WORK REQUIRED ▸ Carry on the passage about cleaning and readying the home for someone's arrival, starting after its final sentence.

Segment Start: TEXT FOR ANALYSIS

Preparing for his arrival takes a lot of work. Being somewhat of an advocate for letting dust live out its life where it lay, I spend the month before his arrival cleaning; the usual spots, of course, but also those spots not generally covered in a regular cleaning; washing and waxing the cabinets, washing all of the walls so they look as clean as the day they were painted, cleaning under the soap dish in the bathtub, pulling out every speck of dust hiding under the radiators, and cleaning “his” bedroom so clean that it could be considered a sanitary room for a person undergoing a bone marrow transplant. I’ve added a rocking chair for baby to feed lovingly and comfortably. The sheets with flowers are washed with “spring” fabric softener, giving them a sensational floral scent, perfect for a multi-sensory feel. (Yes, sniff in the scent. It is a happy, welcome home scent!)

Segment End: TEXT FOR ANALYSIS
Segment Start: INFORMATION PROVIDED

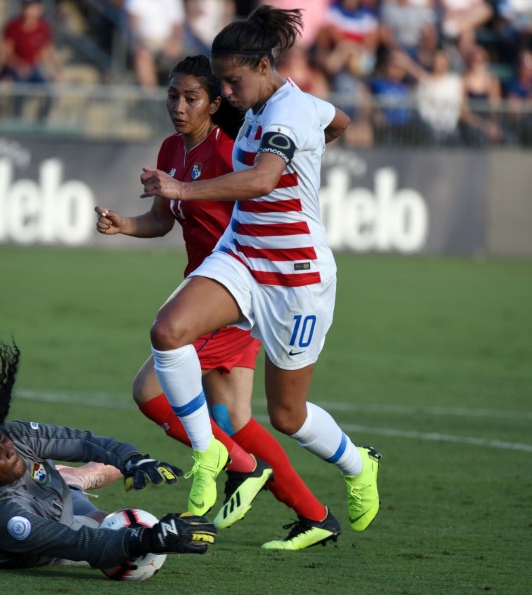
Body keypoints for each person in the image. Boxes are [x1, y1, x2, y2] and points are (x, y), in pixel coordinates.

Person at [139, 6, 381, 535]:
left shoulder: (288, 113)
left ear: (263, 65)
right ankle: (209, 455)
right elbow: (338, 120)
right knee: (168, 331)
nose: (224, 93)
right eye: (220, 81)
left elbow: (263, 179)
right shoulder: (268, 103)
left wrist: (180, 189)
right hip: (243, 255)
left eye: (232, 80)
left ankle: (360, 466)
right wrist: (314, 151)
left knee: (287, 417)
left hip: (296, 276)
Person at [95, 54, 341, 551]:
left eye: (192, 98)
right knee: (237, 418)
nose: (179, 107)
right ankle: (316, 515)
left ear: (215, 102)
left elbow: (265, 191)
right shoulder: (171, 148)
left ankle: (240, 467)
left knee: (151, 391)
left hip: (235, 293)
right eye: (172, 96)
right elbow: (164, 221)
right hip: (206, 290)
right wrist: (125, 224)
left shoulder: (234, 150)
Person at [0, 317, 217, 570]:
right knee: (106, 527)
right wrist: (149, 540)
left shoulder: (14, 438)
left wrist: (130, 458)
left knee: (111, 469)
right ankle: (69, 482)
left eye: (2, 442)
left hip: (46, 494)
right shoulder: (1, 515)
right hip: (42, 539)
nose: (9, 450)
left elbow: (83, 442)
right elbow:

Segment End: INFORMATION PROVIDED
Segment Start: INFORMATION PROVIDED

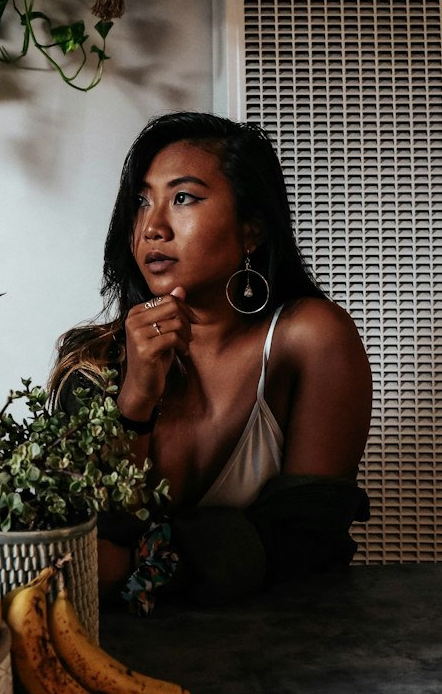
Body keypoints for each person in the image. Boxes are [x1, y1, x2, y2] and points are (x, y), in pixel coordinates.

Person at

Segment End: INFORMATION PROVIDED
Segment Start: INFORMATION PROVIDED

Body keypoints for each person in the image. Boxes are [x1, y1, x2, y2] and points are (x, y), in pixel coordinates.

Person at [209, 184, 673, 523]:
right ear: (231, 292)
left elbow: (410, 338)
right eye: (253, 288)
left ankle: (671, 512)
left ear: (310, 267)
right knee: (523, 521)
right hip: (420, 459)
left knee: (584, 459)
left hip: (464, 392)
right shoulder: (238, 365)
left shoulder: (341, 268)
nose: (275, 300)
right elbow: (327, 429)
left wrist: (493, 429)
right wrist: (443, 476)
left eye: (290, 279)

Segment End: INFORMATION PROVIDED

SOLVED PROBLEM ▸
The decor of my home is generally early mishmash, but when Francis comes home, the walls are decorated with a multitude of photos of all of our children, hastily put together from photos from Facebook. (It is something I mean to do all year but never get around to doing.) The Christmas tree and house decorations are pulled from the bowels of the cellar, decorated and placed in traditional places. Same candles in the window as when Francis was a child, same tree, same decorations including the nativity scene that Francis enjoyed rearranging when he was a child. (He loved to put the donkey in the manger and lay the Wise Men down for a nap after their long hike.) All reminiscent of Christmas’ past.

Hubby, who is generally an excellent cook anyway, also prepares for the special visit. He makes seafood casserole, baked stuffed lobster, “stuffies”, prime rib (sorry fattened calf,) lasagna,and baked ham. For Christmas, we have a traditional turkey dinner, with Marie leading us in saying grace in sign language, joined in by all, (except Francis’ new wife who has not yet caught up in communicating with Marie.) The week is a gastric feast like no other, and poundage is added to us all.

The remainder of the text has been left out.